BRT lines also have lower peak capacity than light rail. Solving the capacity overload can prove more expensive than building light rail in the first place. Consider the cautionary tale of Los Angeles’ Metro Orange line, the 18-mile BRT line that opened in 2005 along an abandoned railroad corridor for its dedicated roadway. With over 28,000 boardings each weekday, the Orange Line has reached its capacity and is now considering a $1.7 billion conversion to LRT, a cost far higher than simply building LRT in the first place.5 Ottawa, the North American city with the most BRT experience is also now turning to LRT because of capacity issues that BRT just can’t handle.

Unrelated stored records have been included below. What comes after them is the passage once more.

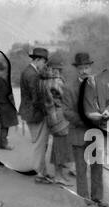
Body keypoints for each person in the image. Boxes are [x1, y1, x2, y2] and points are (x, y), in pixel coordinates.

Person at [70, 52, 109, 207]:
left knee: (97, 166)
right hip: (79, 133)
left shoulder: (102, 85)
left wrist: (108, 113)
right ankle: (86, 201)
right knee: (81, 169)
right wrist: (87, 118)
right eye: (81, 68)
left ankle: (98, 198)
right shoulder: (70, 88)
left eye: (87, 67)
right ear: (77, 69)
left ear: (91, 67)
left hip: (97, 132)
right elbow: (66, 112)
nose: (84, 71)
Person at [39, 53, 74, 185]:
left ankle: (59, 175)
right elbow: (66, 98)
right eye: (59, 69)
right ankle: (59, 176)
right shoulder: (56, 81)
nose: (60, 71)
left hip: (50, 116)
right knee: (60, 147)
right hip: (60, 117)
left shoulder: (43, 80)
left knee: (58, 146)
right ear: (56, 69)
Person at [19, 47, 50, 182]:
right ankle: (40, 174)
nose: (45, 65)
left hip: (28, 112)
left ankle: (42, 172)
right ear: (37, 60)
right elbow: (36, 98)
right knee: (40, 143)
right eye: (44, 61)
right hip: (36, 114)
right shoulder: (33, 75)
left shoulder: (27, 71)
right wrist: (47, 110)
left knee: (38, 142)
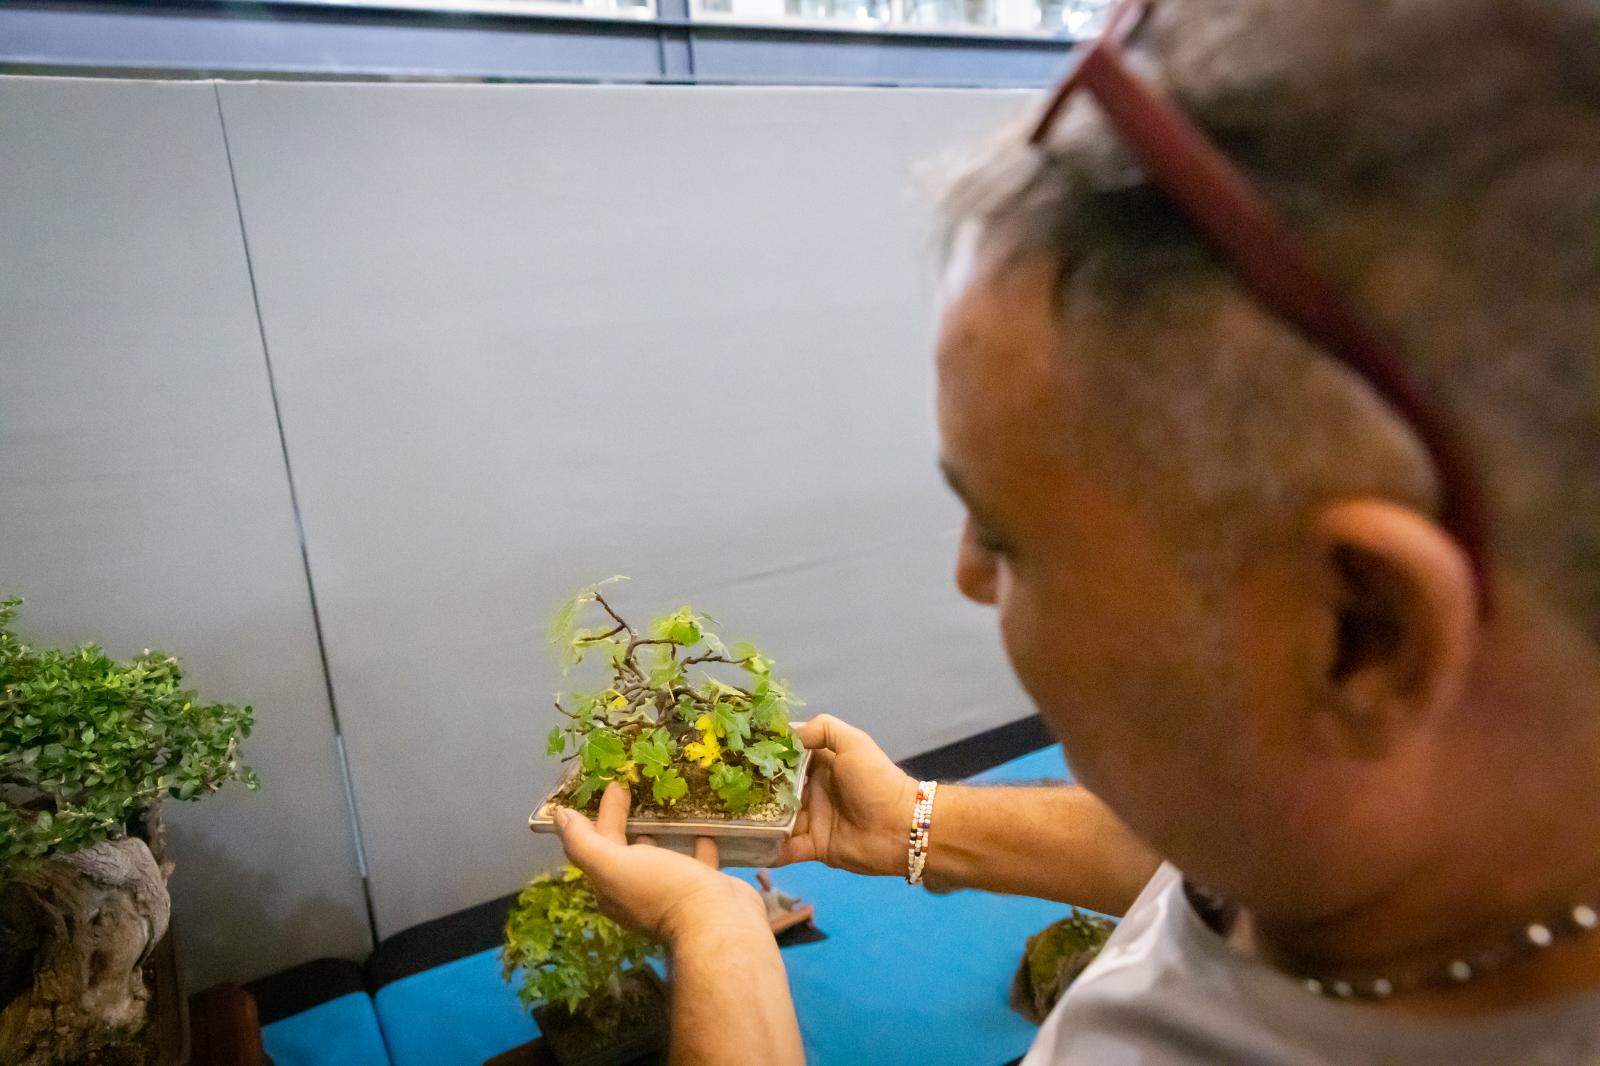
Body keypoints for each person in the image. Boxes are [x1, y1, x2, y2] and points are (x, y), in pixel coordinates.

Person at [549, 0, 1600, 1060]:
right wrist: (917, 822)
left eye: (1006, 540)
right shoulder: (1407, 856)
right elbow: (1222, 859)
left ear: (1360, 633)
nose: (967, 575)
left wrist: (718, 935)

There is yet another financial benefit of choosing light rail that is not factored into the construction and operating costs. Light rail lines have a proven track record of spurring tax-paying private investment, typically generating 4 times the economic development than the original construction cost. This is playing out in many places including Charlotte where they are doubling their light rail investment. Unfortunately, BRT doesn’t spur the same kind of economic growth as light rail. The construction money saved is easily lost in the diminished economic growth and tax revenue of BRT.

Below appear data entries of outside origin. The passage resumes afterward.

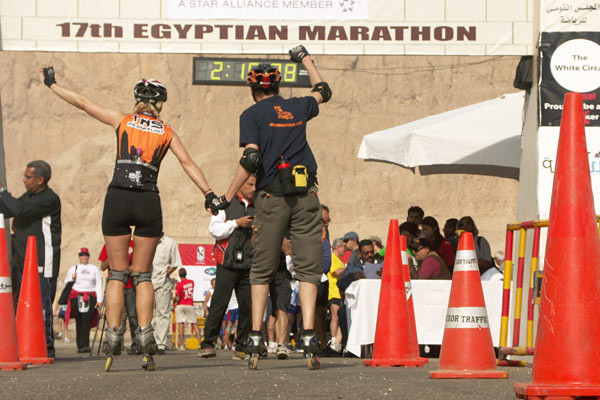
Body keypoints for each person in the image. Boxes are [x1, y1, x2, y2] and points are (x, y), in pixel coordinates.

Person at [42, 65, 218, 371]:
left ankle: (112, 335)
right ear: (160, 105)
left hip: (118, 197)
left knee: (117, 275)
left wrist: (52, 84)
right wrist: (209, 193)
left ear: (137, 101)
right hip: (148, 200)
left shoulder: (122, 121)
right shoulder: (166, 131)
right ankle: (146, 334)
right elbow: (187, 162)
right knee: (144, 275)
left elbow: (83, 102)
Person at [212, 44, 332, 370]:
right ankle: (308, 334)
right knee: (308, 268)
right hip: (306, 195)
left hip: (271, 197)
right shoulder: (297, 106)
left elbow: (251, 157)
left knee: (262, 268)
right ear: (278, 86)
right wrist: (304, 59)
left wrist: (226, 197)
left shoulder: (251, 115)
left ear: (253, 89)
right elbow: (324, 90)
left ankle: (254, 337)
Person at [0, 160, 61, 358]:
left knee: (41, 305)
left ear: (40, 180)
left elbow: (17, 209)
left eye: (28, 177)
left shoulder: (49, 199)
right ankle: (26, 345)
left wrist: (2, 191)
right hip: (22, 260)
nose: (24, 180)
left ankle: (46, 348)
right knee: (22, 304)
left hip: (42, 261)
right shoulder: (29, 197)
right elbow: (11, 209)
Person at [199, 175, 255, 361]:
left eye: (255, 184)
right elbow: (215, 230)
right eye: (249, 184)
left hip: (249, 263)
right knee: (219, 303)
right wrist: (236, 223)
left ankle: (242, 347)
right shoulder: (225, 203)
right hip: (227, 263)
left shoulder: (259, 206)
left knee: (247, 306)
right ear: (239, 185)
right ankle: (207, 344)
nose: (253, 188)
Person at [99, 241, 139, 355]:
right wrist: (113, 257)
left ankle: (136, 344)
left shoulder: (133, 244)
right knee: (117, 318)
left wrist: (131, 267)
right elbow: (102, 266)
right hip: (116, 287)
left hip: (131, 286)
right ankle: (116, 344)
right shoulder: (108, 244)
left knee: (133, 316)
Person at [64, 247, 103, 353]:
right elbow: (66, 282)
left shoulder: (94, 268)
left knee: (87, 319)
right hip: (76, 295)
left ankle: (86, 344)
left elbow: (98, 284)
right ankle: (80, 345)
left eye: (86, 255)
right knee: (79, 319)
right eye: (82, 255)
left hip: (90, 295)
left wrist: (100, 300)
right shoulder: (74, 268)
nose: (84, 257)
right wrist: (72, 278)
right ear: (79, 257)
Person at [151, 233, 181, 354]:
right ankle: (148, 341)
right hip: (147, 281)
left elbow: (175, 263)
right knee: (148, 314)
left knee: (162, 313)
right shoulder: (148, 239)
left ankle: (161, 344)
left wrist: (165, 274)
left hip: (162, 282)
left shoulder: (170, 242)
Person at [175, 268, 201, 350]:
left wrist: (174, 299)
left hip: (181, 305)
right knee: (195, 324)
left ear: (179, 275)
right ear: (186, 274)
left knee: (181, 325)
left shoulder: (179, 284)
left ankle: (182, 345)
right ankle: (200, 343)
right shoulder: (191, 282)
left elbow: (178, 298)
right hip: (189, 304)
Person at [327, 238, 345, 353]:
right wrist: (347, 268)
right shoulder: (332, 257)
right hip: (334, 291)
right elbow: (336, 272)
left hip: (340, 291)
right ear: (337, 247)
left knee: (339, 317)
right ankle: (333, 339)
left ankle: (337, 340)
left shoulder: (339, 259)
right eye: (343, 247)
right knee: (335, 316)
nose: (345, 249)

Light rail develops economic growth in walkable transit oriented communities that emphasize people and public spaces over asphalt. BRT reinforces highway patterns in urban designs, making our streets less friendly for walking shoes and bikes and making our cities less livable. Further, "BRT creep" is a well recognized issue whereby even the best of BRT projects are compromised by the politics of motorists unwilling to give up asphalt. This can make BRT little more than new signage on a bus stuck in traffic.
When looking at transit cost, we need to think of what we are purchasing and focus on performance as well. It is too easy to fall into the trap of quoting the performance of gold standard BRT with the cost of “BRT creep” lines built on the cheap. Despite a number of bus lines labelled as BRT, there are only 5 true BRT systems in the US and all are compromised by BRT creep.6 Not a single line in the US qualifies for gold or silver standard BRT according the the Institute of Transportion and Development Policy.7 This applies to many a well intentioned gold standard BRT plan such as Seattle’s Roosevelt BRT project where projected average BRT transit speeds of over 21 mph have BRT crept to under 8.5 mph.8
Historically, BRT can trace roots back to a philanthropic grant from Shell Oil. There are those on the political right who support BRT as a cover for promoting more fossil fuel use, more highway construction, and hostility to all forms of public transit. Do not think less of BRT because of this background. BRT has an important role as part of an integrated transit plan. However, as the anchor of a regional transit network, BRT tends to disappoint.
Durham Orange Light Rail is economic development and sustainable growth that doesn’t choke our roadways, pollute our air, and consume our open spaces. It is high capacity access to jobs in our urban cores and a wise investment in our economic future.
The time is now for light rail. We voted for it. We can't afford not to get off our asphalt and build it.